The Bank of England yesterday declined to comment on the FCA’s decision, but has previously said that if the crypto market continues to grow, it will pose risks to financial stability, which it will continue to monitor.

However, the government was more positive. Chancellor Jeremy Hunt recently said that Britain has become “the global crypto hub.”

Under the FCA ruling, crypto ETNs – essentially bets on cryptocurrency movements – would only be available to professional investors such as investment banks and asset managers.

Ordinary investors will not be able to get their hands on them because they are “poorly suitable for private consumers due to the damage they cause”, the regulator said.

However, it was unclear last night whether savers could be exposed indirectly through pension funds or other investments.

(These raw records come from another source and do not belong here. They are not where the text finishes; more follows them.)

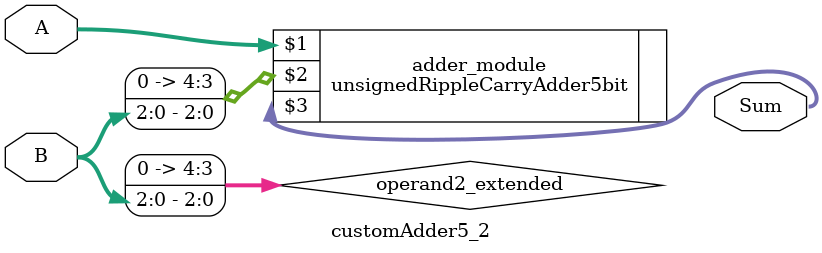
<source format=v>

module customAdder5_2(
                    input [4 : 0] A,
                    input [2 : 0] B,
                    
                    output [5 : 0] Sum
            );

    wire [4 : 0] operand2_extended;
    
    assign operand2_extended =  {2'b0, B};
    
    unsignedRippleCarryAdder5bit adder_module(
        A,
        operand2_extended,
        Sum
    );
    
endmodule
        
</source>
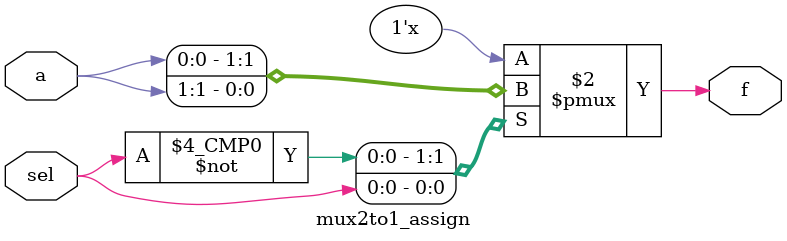
<source format=v>
`timescale 1ns/100ps

module mux2to1_assign(f ,a, sel);

	output f;
	input [1:0] a;
	input sel;

	reg f;
	always @(sel)
	 case(sel)
	  1'b0:f<=a[0];
	  1'b1:f<=a[1];
	  default:f<=a[0];
	 endcase

endmodule

</source>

The FCA has consistently warned about the risks of investing in crypto. That was reflected in yesterday’s announcement, with the regulator saying: ‘Those who invest should be prepared to lose all their money.’

But it added that “greater insight and data” meant that “exchanges and professional investors should now be able to better determine whether cETNs (cryptoasset exchange traded notes) meet their risk appetite.” The FCA’s decision puts Britain in line with some European counterparts.

It opens up the prospect that products marketed on the continent by institutions such as broker Fidelity could also become available in Britain.

The US regulator, the Securities and Exchange Commission (SEC), has gone further and approved Bitcoin Exchange Traded Funds (ETFs) that allow retail investors exposure to the cryptocurrency.

ETNs, unlike ETFs, do not own the assets on which they are based. Instead, they are based on debt, like bonds, and provide a return to investors when they mature, based on the performance of the underlying asset.

Russ Mould, investment director at AJ Bell, said the FCA’s statement “does not represent a glowing endorsement of cryptocurrencies as a potential investable asset.”

He said the watchdog’s announcement “can be seen as somewhat negative as it shows that the FCA is still opposed to retail investor access, despite the SEC having opened the gates to ETF providers.” So it is not the U-turn that it initially seems.’